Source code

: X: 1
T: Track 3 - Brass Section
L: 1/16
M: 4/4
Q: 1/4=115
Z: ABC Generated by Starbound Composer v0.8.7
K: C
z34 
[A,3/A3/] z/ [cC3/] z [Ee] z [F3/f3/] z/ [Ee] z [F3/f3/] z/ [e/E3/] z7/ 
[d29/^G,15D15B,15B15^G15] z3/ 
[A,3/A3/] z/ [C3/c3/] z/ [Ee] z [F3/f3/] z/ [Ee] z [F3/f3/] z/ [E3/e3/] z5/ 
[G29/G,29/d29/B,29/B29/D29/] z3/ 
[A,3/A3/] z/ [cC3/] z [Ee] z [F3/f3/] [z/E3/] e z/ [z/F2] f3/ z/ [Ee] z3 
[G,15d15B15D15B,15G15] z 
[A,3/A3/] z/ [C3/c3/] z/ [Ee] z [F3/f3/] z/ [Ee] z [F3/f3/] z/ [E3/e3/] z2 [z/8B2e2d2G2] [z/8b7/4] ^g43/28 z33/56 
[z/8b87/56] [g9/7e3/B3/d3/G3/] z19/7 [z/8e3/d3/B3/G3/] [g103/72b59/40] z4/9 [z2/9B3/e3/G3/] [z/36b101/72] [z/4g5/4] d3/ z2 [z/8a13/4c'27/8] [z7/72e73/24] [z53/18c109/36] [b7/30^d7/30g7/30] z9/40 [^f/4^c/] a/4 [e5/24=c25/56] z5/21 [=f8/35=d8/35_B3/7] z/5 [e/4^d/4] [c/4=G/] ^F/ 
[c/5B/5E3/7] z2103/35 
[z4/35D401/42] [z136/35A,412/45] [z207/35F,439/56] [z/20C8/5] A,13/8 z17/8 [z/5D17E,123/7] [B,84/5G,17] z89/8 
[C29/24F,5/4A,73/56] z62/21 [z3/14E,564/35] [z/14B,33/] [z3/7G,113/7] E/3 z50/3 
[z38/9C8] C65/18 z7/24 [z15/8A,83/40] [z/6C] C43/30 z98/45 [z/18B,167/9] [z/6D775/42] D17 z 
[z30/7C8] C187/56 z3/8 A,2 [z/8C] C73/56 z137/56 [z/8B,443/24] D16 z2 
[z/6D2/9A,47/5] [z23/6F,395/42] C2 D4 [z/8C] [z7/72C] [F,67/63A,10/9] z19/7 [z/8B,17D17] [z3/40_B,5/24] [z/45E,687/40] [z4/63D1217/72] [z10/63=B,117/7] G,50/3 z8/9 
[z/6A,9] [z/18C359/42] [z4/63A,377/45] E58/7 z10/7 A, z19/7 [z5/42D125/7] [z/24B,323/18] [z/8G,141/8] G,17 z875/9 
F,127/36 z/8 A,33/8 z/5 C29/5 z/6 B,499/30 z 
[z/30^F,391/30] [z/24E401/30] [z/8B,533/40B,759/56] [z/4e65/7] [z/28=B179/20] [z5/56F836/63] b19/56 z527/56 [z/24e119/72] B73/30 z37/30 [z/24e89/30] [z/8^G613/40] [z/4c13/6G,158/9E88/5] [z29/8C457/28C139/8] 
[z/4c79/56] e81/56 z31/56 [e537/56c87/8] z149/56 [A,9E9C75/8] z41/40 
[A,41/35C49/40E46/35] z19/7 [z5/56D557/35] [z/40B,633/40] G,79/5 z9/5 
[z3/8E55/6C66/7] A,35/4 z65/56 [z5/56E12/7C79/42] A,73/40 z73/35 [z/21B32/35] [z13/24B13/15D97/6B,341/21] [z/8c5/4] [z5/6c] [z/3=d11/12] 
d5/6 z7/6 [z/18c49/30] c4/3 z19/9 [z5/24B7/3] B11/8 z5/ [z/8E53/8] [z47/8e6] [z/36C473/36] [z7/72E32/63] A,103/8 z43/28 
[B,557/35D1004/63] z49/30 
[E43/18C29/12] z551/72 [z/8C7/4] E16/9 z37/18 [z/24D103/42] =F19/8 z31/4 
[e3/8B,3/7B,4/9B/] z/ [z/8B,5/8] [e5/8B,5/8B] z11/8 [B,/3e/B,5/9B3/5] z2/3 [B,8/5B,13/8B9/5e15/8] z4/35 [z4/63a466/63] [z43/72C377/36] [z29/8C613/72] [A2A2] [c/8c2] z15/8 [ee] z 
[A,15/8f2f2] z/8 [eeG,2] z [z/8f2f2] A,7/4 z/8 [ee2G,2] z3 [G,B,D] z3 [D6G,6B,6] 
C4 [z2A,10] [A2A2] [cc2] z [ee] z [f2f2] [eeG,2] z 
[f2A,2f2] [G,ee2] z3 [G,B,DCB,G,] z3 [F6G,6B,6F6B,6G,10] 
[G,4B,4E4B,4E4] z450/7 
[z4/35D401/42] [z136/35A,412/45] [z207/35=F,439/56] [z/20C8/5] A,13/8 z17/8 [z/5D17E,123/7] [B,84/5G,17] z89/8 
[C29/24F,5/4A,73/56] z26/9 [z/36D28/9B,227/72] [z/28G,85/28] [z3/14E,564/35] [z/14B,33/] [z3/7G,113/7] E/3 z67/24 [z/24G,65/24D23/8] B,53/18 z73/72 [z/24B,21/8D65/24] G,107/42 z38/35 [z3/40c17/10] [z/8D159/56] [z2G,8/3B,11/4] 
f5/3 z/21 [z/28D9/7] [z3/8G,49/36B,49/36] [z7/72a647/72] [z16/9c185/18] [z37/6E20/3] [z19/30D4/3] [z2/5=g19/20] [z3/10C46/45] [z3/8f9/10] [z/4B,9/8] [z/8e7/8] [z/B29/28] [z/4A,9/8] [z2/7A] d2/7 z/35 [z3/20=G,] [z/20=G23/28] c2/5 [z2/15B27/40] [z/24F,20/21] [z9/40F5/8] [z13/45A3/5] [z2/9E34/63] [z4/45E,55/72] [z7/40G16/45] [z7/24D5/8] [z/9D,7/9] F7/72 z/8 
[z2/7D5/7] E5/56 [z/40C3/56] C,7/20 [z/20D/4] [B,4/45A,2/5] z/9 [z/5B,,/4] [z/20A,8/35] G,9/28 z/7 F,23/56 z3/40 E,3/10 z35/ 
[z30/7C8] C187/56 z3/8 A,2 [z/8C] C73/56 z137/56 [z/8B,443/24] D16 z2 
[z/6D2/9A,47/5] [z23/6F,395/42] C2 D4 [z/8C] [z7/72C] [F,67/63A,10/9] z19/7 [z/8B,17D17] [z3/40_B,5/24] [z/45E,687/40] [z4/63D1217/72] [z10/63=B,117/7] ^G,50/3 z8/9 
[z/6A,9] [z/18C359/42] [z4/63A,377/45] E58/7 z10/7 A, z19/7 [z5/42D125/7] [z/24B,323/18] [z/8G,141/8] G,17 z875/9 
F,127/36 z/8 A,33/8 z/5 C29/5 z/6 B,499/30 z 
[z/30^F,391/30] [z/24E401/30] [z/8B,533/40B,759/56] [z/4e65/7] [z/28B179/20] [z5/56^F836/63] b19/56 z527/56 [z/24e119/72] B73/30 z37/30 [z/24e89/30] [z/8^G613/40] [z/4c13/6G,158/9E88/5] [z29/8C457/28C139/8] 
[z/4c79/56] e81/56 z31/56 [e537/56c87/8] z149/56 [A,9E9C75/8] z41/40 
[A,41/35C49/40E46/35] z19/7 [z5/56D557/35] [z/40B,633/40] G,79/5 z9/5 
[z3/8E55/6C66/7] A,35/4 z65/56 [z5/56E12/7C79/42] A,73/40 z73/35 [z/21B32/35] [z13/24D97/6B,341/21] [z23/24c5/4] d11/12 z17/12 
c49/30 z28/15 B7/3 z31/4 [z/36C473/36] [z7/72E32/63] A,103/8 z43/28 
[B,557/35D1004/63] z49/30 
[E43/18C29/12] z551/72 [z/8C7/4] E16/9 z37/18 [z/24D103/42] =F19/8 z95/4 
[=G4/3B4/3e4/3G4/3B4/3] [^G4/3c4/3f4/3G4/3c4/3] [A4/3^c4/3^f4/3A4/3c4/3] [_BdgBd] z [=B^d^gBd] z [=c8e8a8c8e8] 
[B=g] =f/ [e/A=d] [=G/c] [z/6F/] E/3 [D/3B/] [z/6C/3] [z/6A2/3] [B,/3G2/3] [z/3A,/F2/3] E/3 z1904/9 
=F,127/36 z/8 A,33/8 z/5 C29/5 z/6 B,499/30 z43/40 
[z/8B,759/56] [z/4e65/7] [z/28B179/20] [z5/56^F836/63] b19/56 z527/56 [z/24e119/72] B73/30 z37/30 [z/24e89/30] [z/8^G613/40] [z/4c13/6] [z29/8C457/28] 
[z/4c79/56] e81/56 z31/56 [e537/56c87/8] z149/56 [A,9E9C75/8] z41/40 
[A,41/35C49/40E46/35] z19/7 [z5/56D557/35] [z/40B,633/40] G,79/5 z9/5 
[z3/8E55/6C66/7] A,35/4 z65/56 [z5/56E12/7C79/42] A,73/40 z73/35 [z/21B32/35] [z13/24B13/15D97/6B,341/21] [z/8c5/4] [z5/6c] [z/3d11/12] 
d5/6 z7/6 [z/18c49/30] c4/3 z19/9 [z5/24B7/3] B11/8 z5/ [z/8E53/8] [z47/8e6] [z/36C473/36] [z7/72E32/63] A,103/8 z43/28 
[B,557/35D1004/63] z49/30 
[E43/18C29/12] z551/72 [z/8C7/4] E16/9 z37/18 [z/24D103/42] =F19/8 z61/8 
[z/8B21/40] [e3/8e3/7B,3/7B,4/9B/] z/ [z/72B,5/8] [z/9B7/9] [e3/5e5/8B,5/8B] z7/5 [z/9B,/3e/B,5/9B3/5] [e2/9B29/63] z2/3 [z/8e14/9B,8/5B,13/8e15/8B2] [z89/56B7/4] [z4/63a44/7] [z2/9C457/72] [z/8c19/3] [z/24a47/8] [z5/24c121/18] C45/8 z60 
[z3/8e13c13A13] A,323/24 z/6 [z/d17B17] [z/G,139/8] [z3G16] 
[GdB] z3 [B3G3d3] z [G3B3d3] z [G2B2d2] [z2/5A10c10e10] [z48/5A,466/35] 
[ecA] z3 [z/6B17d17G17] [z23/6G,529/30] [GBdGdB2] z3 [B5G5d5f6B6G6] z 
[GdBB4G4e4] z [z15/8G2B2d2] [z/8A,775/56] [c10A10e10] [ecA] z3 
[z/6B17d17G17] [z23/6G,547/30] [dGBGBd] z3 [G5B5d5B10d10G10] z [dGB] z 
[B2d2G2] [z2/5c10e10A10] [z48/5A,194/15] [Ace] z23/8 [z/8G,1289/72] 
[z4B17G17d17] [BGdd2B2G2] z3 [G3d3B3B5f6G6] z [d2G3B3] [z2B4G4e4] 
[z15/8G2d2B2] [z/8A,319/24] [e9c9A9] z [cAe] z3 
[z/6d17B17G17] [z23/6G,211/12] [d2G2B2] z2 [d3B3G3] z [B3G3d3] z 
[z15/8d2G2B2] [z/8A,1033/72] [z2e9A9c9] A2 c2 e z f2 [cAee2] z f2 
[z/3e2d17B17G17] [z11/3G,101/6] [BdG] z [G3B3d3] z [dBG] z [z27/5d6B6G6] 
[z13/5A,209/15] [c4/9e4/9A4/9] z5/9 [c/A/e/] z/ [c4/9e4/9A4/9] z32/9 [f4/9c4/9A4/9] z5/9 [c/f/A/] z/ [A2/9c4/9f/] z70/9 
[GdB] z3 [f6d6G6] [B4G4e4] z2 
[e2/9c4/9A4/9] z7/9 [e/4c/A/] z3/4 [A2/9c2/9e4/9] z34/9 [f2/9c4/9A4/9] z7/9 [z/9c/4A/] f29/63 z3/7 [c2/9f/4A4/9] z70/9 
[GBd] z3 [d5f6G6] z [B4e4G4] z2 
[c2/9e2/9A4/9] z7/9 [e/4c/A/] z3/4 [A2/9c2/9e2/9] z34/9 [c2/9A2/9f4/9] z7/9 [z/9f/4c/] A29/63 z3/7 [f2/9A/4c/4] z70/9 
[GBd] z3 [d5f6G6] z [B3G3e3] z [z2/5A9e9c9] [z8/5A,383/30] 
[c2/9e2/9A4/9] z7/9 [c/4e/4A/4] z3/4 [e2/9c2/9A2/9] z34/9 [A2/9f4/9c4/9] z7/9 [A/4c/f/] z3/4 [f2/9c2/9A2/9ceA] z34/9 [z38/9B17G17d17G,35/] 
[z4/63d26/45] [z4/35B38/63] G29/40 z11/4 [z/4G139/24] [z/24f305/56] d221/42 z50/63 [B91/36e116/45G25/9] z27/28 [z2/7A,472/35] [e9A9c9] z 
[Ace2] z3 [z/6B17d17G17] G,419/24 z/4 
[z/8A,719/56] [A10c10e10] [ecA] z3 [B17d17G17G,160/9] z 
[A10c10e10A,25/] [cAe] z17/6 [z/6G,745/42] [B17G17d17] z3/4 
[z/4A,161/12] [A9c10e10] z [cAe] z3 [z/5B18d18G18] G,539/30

━━━

In the listing above, locate the line containing "[B2d2G2] [z2/5c10e10A10] [z48/5A,194/15]" and the line containing "[GBd] z3 [d5f6G6] z [B3G3e3]". Extract those two lines and every line between them, exactly as written, and only those.

[B2d2G2] [z2/5c10e10A10] [z48/5A,194/15] [Ace] z23/8 [z/8G,1289/72] 
[z4B17G17d17] [BGdd2B2G2] z3 [G3d3B3B5f6G6] z [d2G3B3] [z2B4G4e4] 
[z15/8G2d2B2] [z/8A,319/24] [e9c9A9] z [cAe] z3 
[z/6d17B17G17] [z23/6G,211/12] [d2G2B2] z2 [d3B3G3] z [B3G3d3] z 
[z15/8d2G2B2] [z/8A,1033/72] [z2e9A9c9] A2 c2 e z f2 [cAee2] z f2 
[z/3e2d17B17G17] [z11/3G,101/6] [BdG] z [G3B3d3] z [dBG] z [z27/5d6B6G6] 
[z13/5A,209/15] [c4/9e4/9A4/9] z5/9 [c/A/e/] z/ [c4/9e4/9A4/9] z32/9 [f4/9c4/9A4/9] z5/9 [c/f/A/] z/ [A2/9c4/9f/] z70/9 
[GdB] z3 [f6d6G6] [B4G4e4] z2 
[e2/9c4/9A4/9] z7/9 [e/4c/A/] z3/4 [A2/9c2/9e4/9] z34/9 [f2/9c4/9A4/9] z7/9 [z/9c/4A/] f29/63 z3/7 [c2/9f/4A4/9] z70/9 
[GBd] z3 [d5f6G6] z [B4e4G4] z2 
[c2/9e2/9A4/9] z7/9 [e/4c/A/] z3/4 [A2/9c2/9e2/9] z34/9 [c2/9A2/9f4/9] z7/9 [z/9f/4c/] A29/63 z3/7 [f2/9A/4c/4] z70/9 
[GBd] z3 [d5f6G6] z [B3G3e3] z [z2/5A9e9c9] [z8/5A,383/30] 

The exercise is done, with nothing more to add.